New analysis reveals trends in children and young people’s mental health care in Wales
The Health Foundation’s Networked Data Lab (NDL) has analysed data across England, Scotland and Wales to reveal new insights about children and young people receiving mental health support. Analysis by local teams including in Wales, flags three areas for further investigation, nationally and locally 1
- The use of GPs and medication for mental health problems is growing in the areas analysed by NDL teams
- A higher proportion of adolescent girls and young women are receiving antidepressants, are in contact with support services and most frequently experiencing mental health crises
- The data shows a stark contrast in socioeconomic deprivation, with more prescriptions and mental health crises in the most deprived areas
The data for Wales showed that 2:
- Adolescent girls aged 15–17 were the group who most frequently presented with mental health crises to acute services.
- In 2019, girls (11–15 years) and young women (16–19 years) were twice as likely to present with crises than boys and young men of the same age.
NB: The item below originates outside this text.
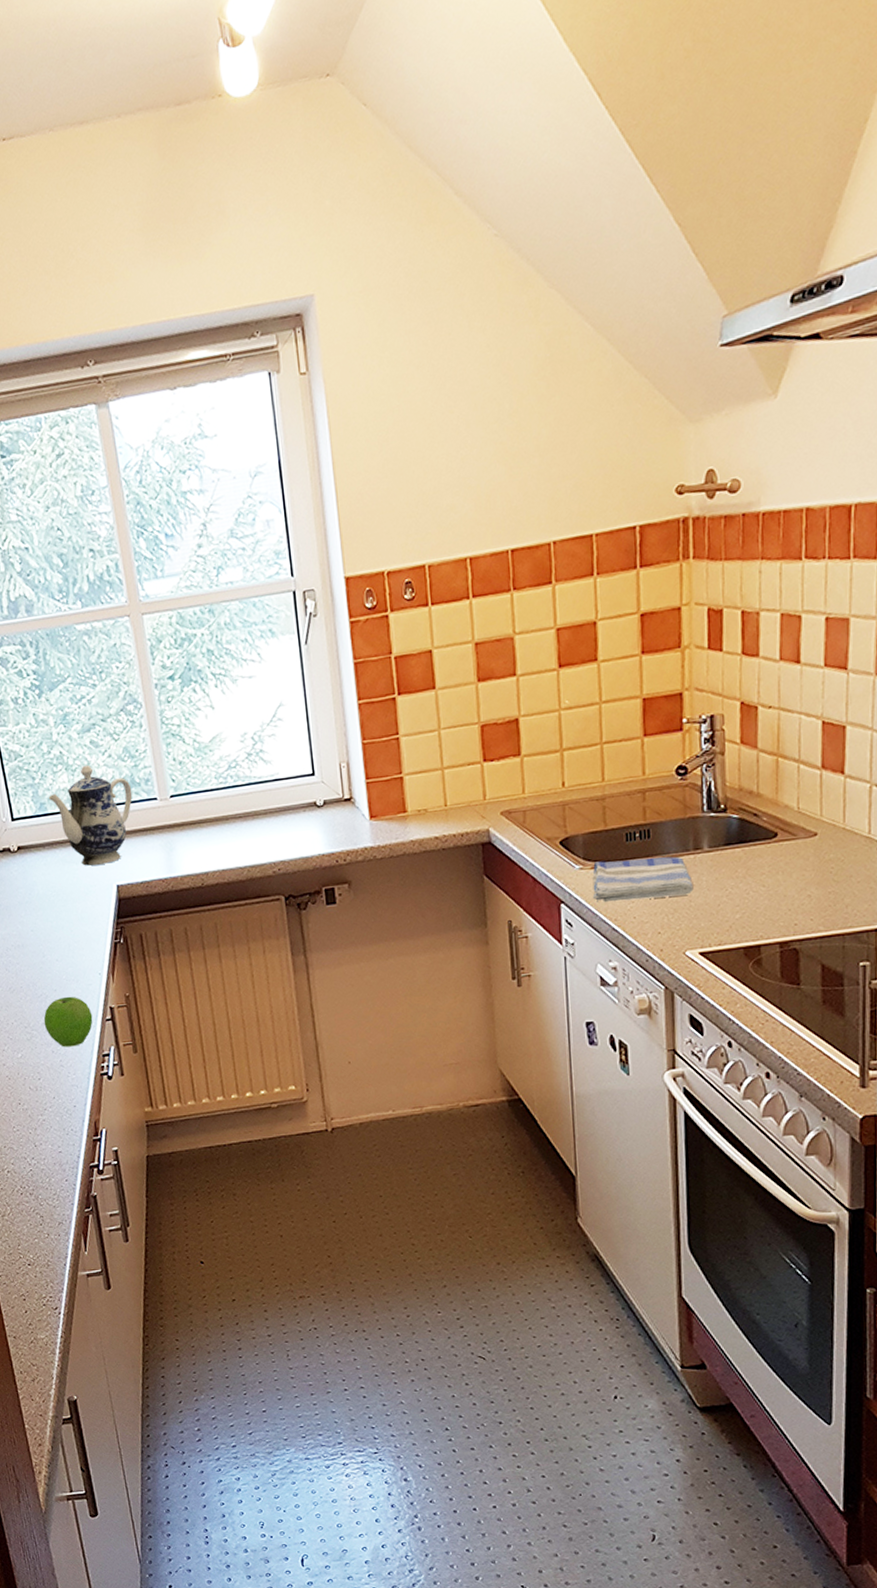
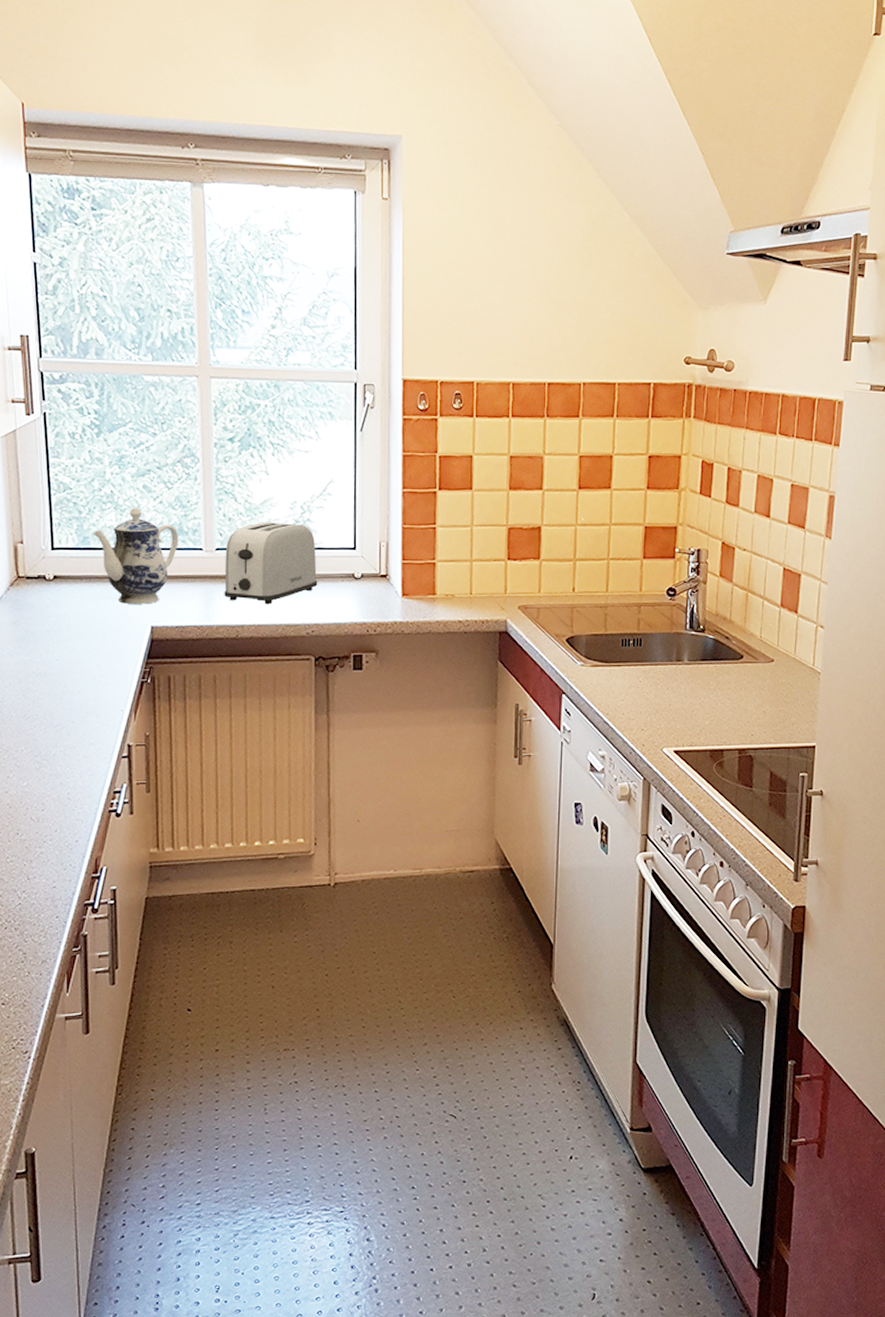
fruit: present [43,996,93,1047] -> none [56,729,109,780]
toaster: none [179,757,279,849] -> present [224,521,318,605]
dish towel: present [592,856,694,903] -> none [589,661,674,699]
- Crisis event rates were also strongly patterned by socioeconomic deprivation, with children and young people living in the 20% most deprived areas in Wales having almost double the rate of crisis events compared with those living in the 20% least deprived areas.
The analysis reveals that across the UK, the number of children and young people experiencing mental health problems is growing. Mental health services are expanding, but not fast enough to meet rising needs, leaving many children and young people with limited or no support. It also shows that too little is known about who receives care and crucially, who doesn’t.